Each entry that follows should be written again verbatim.

- _Collected data_
*****

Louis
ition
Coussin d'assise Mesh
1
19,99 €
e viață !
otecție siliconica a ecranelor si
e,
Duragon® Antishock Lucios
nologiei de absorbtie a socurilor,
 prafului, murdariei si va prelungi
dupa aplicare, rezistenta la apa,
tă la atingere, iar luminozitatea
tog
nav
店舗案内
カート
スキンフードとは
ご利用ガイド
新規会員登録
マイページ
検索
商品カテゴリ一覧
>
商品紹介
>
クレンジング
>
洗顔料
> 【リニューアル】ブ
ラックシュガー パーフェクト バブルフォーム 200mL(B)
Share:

*****

- _RESULT FOR THIS EXERCISE_
Louis
ition
Coussin d'assise Mesh
1
19,99 €
e viață !
otecție siliconica a ecranelor si
e,
Duragon® Antishock Lucios
nologiei de absorbtie a socurilor,
 prafului, murdariei si va prelungi
dupa aplicare, rezistenta la apa,
tă la atingere, iar luminozitatea
tog
nav
店舗案内
カート
スキンフードとは
ご利用ガイド
新規会員登録
マイページ
検索
商品カテゴリ一覧
>
商品紹介
>
クレンジング
>
洗顔料
> 【リニューアル】ブ
ラックシュガー パーフェクト バブルフォーム 200mL(B)
Share:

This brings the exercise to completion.